The satirical and fantastic romance is set in an imaginary semi-tropical land in Antarctica inhabited by prehistoric monsters and a cult of death-worshipers called the Kosekin. Written many years before it was published, it is reminiscent of Edgar Allan Poe's The Narrative of Arthur Gordon Pym of Nantucket (1838) and anticipates the exotic locale and fantasy-adventure elements of works of the "Lost World genre" such as Arthur Conan Doyle's The Lost World (1912) and Edgar Rice Burroughs' The Land That Time Forgot (1918), as well as innumerable prehistoric world movies based loosely on these and other works. The title and locale were inspired by Edgar Allan Poe's MS. Found in a Bottle (1833).

It was unfortunate for De Mille's reputation as a writer that this work was published after She (1887) and King Solomon's Mines (1885). Although H. Rider Haggard's works were well known by then, the actual composition of De Mille's romance pre-dated the publication of the popular romances and his ideas were not in the least derivative from Haggard's better known works.

==Synopsis==
The main story of the novel is the narrative of the adventures of Adam More, a British sailor shipwrecked on a homeward voyage from Tasmania. After passing through a tunnel of volcanic origin, he finds himself in a "lost world" of prehistoric animals, plants and people sustained by volcanic heat despite the long Antarctic night. In this strange volcanic world, More finds a well-developed human society that, in the tradition of topsy-turvy worlds of folklore and satire (compare Sir Thomas More's Utopia (1516), Erewhon (1872) by Samuel Butler, or Charlotte Perkins Gilman's Herland (1915)) has reversed the values of the Victorian era. Wealth is scorned and poverty is revered, death and darkness are preferred to life and light, and, rather than accumulating wealth, the natives seek to divest themselves of it as quickly as possible.

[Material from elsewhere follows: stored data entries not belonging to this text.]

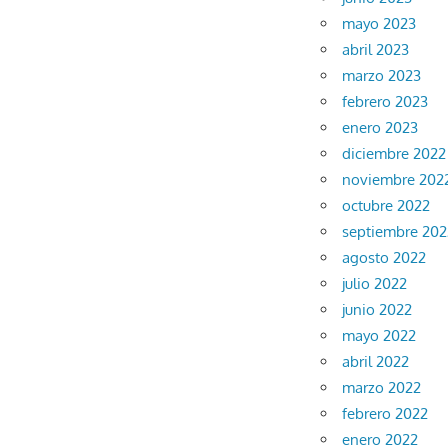
mayo 2023
abril 2023
marzo 2023
febrero 2023
enero 2023
diciembre 2022
noviembre 202
octubre 2022
septiembre 202
agosto 2022
julio 2022
junio 2022
mayo 2022
abril 2022
marzo 2022
febrero 2022
enero 2022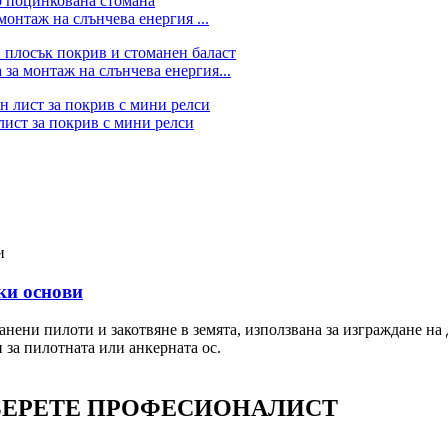
онтаж на слънчева енергия ...
 за монтаж на слънчева енергия...
лист за покрив с мини релси
ки основи
анени пилоти и закотвяне в земята, използвана за изграждане н
за пилотната или анкерната ос.
БЕРЕТЕ ПРОФЕСИОНАЛИСТ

A secondary plot and framing device concerns four yachtsmen who find Adam More's manuscript sealed in a copper cylinder. They comment on More's report, and one of them identifies the Kosekin language as a Semitic language, possibly derived from Hebrew.

==Critical reception==

Contemporary reviews of the novel, unaware that it was written earlier, were coloured by the prior release of She and King Solomon's Mines by H. Rider Haggard. A review in The New York Times, 21 May 1888, notes that "if the author of 'A Strange Manuscript' were living he would find it a quite hopeless task to persuade people that he had not read and imitated She and King Solomon's Mines"
while a review in the Brooklyn Daily Eagle, 3 June 1888, called the book a "somewhat belated story". Both reviews, along with a July 1888 review in The Week, a Toronto newspaper, commented positively on the illustrations by Gilbert Gaul.

== See also ==
- Lost World (genre)

==Bibliography==
- A Strange Manuscript Found in a Copper Cylinder was first published in nineteen installments in Harper's Weekly, Vol. 32, from January 7, 1888 (No. 1620) to May 12, 1888 (No. 1638). Each installment was accompanied by an illustration by Gilbert Gaul.
- De Mille, James. A Strange Manuscript Found in a Copper Cylinder. First American Edition. Harper and Brothers, New York, 1888.
- De Mille, James. A Strange Manuscript Found in a Copper Cylinder. First British Edition. Chatto and Windus, London, 1888.
- De Mille, James. A Strange Manuscript Found in a Copper Cylinder. First Canadian Edition. Robinson, Montreal, 1888.
- De Mille, James. A Strange Manuscript Found in a Copper Cylinder. New Canadian Library Edition. McClelland and Stewart, Toronto, 1969.
- De Mille, James. A Strange Manuscript Found in a Copper Cylinder. Edited by Malcolm Parks. Carleton University Press, Ottawa, 1986. ISBN 0-88629-039-2 (hardcover), ISBN 0-7735-2167-4 (paperback)
- De Mille, James. A Strange Manuscript Found in a Copper Cylinder. Edited by Daniel Burgoyne. Broadview Press, Peterborough, 2011. ISBN 978-1-55111-959-5.